Diese Haltung erinnert an die des Philosophen, der die Welt beobachtet, ohne sich notwendigerweise direkt einzumischen. Wie Beauvoir, die die sozialen Strukturen analysierte und dabei eine kritische Distanz bewahrte, oder wie Bourdieu, der soziale Felder kartierte und seine eigene Position in diesen Feldern anerkannte, beobachtet, dokumentiert und kritisiert Meisel, während er im Schatten bleibt.
Was Steven Meisel auszeichnet, ist nicht seine technische Meisterschaft (obwohl sie unbestreitbar ist) oder seine Fähigkeit, Schönheit einzufangen (obwohl sie außergewöhnlich ist), sondern sein Wille, die Modefotografie in ein Instrument sozialer und philosophischer Untersuchung zu verwandeln. In einer Welt, in der Bilder immer zahlreicher, aber immer weniger bedeutungsvoll werden, schafft Meisel Fotografien, die Aufmerksamkeit verlangen und belohnen.
Er erinnert uns daran, dass Sehen niemals ein unschuldiger Akt ist, sondern immer ein Akt des Urteils, der Kategorisierung und der sozialen Positionierung. Und in dieser visuell überladenen Ökonomie, die unsere Zeit charakterisiert, bleibt seine Arbeit eine Einladung, genauer, kritischer und tiefer zu schauen. Nicht nur, um die schillernde Oberfläche der Mode zu bewundern, sondern um die tiefen Strukturen zu erkennen, die diese Oberfläche stützen.
Steven Meisel ist nicht nur ein Modefotograf, er ist ein visueller Philosoph, ein Soziologe des Bildes, ein Anthropologe des Glamours. Und in einer Welt, die immer mehr durch oberflächliche Bilder definiert wird, ist sein durchdringender Blick nötiger denn je.
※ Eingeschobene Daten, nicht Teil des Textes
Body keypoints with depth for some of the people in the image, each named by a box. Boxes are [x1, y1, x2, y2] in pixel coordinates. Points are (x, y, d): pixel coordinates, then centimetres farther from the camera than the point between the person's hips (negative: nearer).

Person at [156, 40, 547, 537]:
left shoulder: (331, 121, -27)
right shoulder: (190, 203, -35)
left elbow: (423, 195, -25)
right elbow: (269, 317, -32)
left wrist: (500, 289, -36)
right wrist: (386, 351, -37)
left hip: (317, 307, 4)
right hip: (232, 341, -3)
- Simone de Beauvoir, “Das andere Geschlecht”, Gallimard, 1949.
- Simone de Beauvoir, “Das andere Geschlecht, Band I: Fakten und Mythen”, Gallimard, 1949.
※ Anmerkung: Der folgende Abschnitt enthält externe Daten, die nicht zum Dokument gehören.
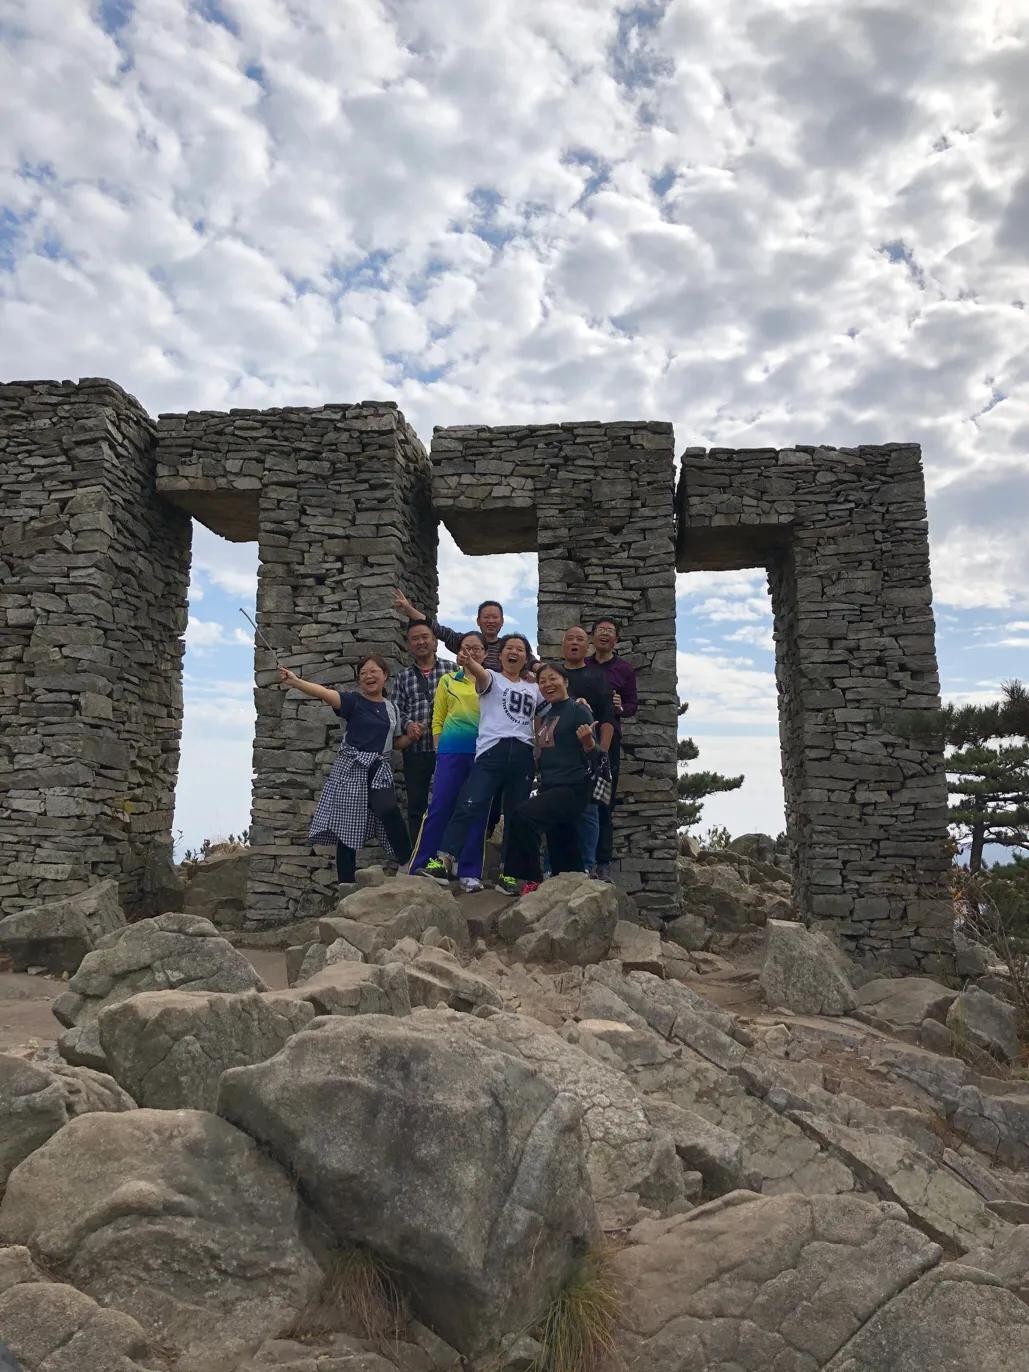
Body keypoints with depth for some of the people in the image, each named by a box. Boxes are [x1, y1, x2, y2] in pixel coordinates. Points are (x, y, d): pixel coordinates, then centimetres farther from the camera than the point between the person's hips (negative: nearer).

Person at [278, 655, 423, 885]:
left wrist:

- Pierre Bourdieu, “Die feinen Unterschiede: Kritik der gesellschaftlichen Urteilskraft”, Les Éditions de Minuit, 1979.
- Steven Meisel, Interview für 032c Magazin, Dezember 2008.
- Pierre Bourdieu, “Die feinen Unterschiede: Kritik der gesellschaftlichen Urteilskraft”, Les Éditions de Minuit, 1979.
- Susan Sontag, “Über die Fotografie”, Christian Bourgois, 1979.
- Simone de Beauvoir, “Das andere Geschlecht, Band II: Die gelebte Erfahrung”, Gallimard, 1949.
- Pierre Bourdieu, “Die Distinktion: Soziale Kritik des Urteils”, Les Éditions de Minuit, 1979.